Se a equipa de Conceição entrou embalada, mais ficou quando logo abriu o marcador ao fim de cinco minutos de jogo: Pepê lança Evanilson, que cruza na área para Taremi bater Oblak.

Simples assim. Os colchoneros ainda pareciam atordoados pela forma como o dragão fumegava e ele já cuspia fogo.

Para combater o sistema de Conceição, um 4-4-2 por vezes 4-3-3 com Taremi a deambular até pelo meio-campo e pelos flancos (quando não recuava ainda mais), «Cholo» Simeone apresentou um 4-4-2 a defender que variava para um 3-4-3 em momentos de construção. Não resultou. Longe disso. O Atlético foi atropelado na primeira parte.

«Cholismo»: uma arte de desperdiçar talentos

O FC Porto é uma equipa, de facto. O Atlético um conjunto de grandes jogadores que perdeu o espírito guerreiro que caracterizou durante anos as equipas de Simeone.

Já lá vamos ao «Cholismo». Porque a meio da primeira parte irrompe o segundo golo portista, agora pelo lado contrário. Galeno ganhou em velocidade na esquerda e cruzou para Eustáquio aparecer no coração da área para fazer história: 2-0, o golo 1000 do Estádio do Dragão.  

Podia ter-se avolumado a vantagem: se Galeno (este de forma clamorosa), aos 13m, e Otávio, aos 37m, não desperdiçassem o golo na cara de Oblak.

Mais do que a vantagem no marcador, na posse de bola ou nas oportunidades de golo, o FC Porto apresentava um futebol fluído, de dois toques, colocando o Alético em sentido sempre que saía da pressão.

A esmagadora maioria dos 47.546 espectadores ajudava. Um Dragão em ebulição acompanhou a equipa e, sempre que podia, desconcentrava também João Félix, hoje titular, com os assobios a subirem de volume quando o português foi substituído a meia-hora do final, saindo diretamente para o banco sem cumprimentar os companheiros.
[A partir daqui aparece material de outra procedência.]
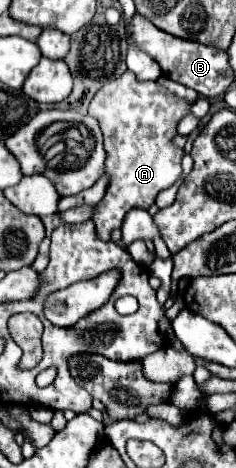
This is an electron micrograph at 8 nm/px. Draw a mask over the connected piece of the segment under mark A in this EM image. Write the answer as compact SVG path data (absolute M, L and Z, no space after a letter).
M126 71L122 77L118 77L116 81L104 85L92 99L88 115L92 115L94 119L98 119L100 129L104 133L104 149L108 153L106 159L106 173L110 175L110 185L106 189L104 199L96 205L96 221L102 221L102 241L110 241L110 231L122 225L124 215L128 213L128 209L132 207L142 207L148 209L156 195L170 187L182 173L180 167L180 159L184 155L182 149L172 145L172 137L176 135L176 125L178 121L188 115L190 111L190 103L180 101L172 95L168 95L158 83L154 81L138 81L134 77L134 73Z

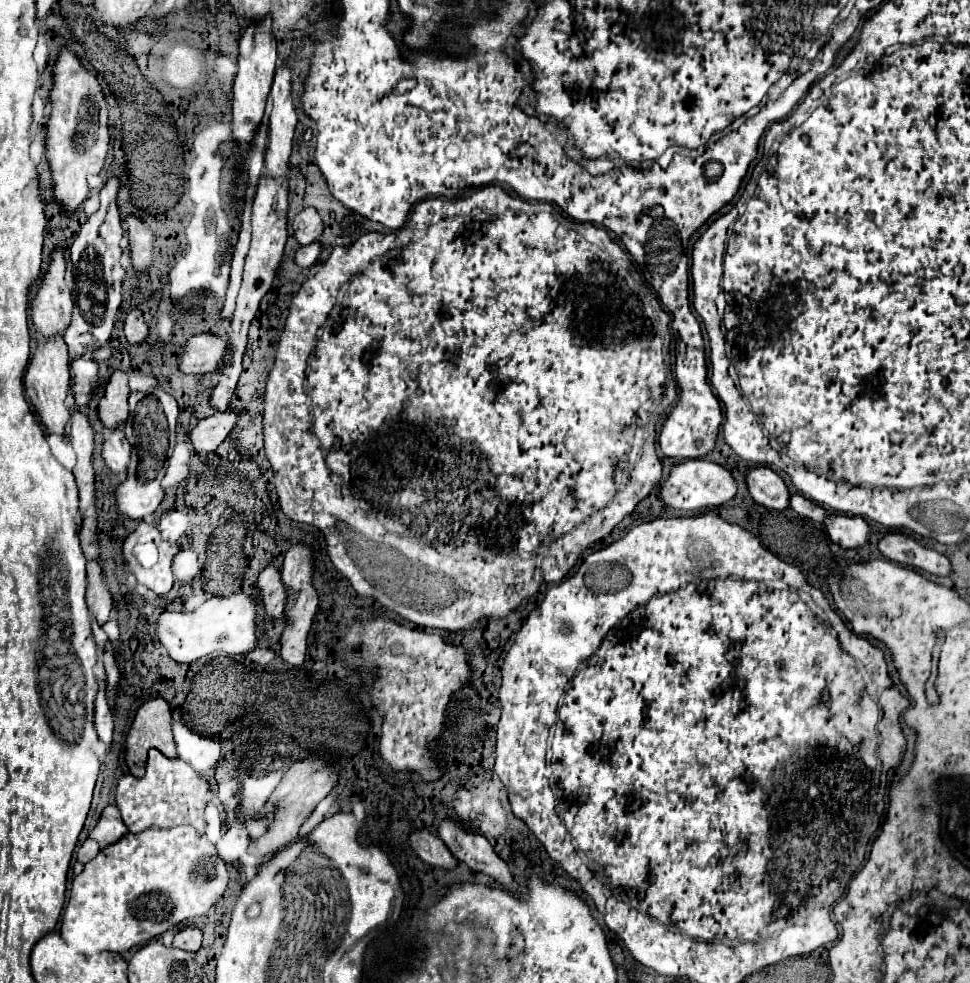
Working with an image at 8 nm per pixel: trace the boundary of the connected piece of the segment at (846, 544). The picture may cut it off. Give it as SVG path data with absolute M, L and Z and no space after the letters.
M829 514L823 522L827 536L841 548L859 548L867 542L869 526L859 516L835 516Z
Com uma conjugação de resultados que deixava a equipa fora da Europa, Simeone fez a única coisa que podia e arriscou, lançando Carrasco e Matheus Cunha.

Griezmann até chegou a introduzir a bola na baliza portista, mas o lance foi anulado por falta de De Paul. Quanto ao resto, havia Diogo Costa, uma muralha.

Faltou eficácia ao FC Porto para acabar desde logo com quaisquer dúvidas que restassem: Evanilson, Galeno, Taremi e até Wendell tiveram oportunidades para elevarem os números para uma goleada histórica, mas do outro lado havia outro muro: Oblak.

E o Atlético acabou o jogo a ouvir Olés, como se estivesse na Arena de Las Ventas. Apesar do autogolo de Marcano que nos descontos haveria de fazer um golo de honra pouco merecido.

O «Cholismo» é cada vez menos garra e espírito de combate, está cada vez mais longe da identidade e da imagem de insubmissão colchonera. O «Cholismo» é sobretudo hoje uma arte de desperdiçar talentos.

Há, porém, muito mérito do FC Porto em banalizar um plantel que vale mais do dobro.

O FC Porto renasceu depois da goleada sofrida frente ao Brugge à 2.ª jornada. Venceu nas restantes quatro, devolveu a goleada aos belgas e agora, no último suspiro, ultrapassou-os agarrando merecidamente o primeiro lugar do grupo.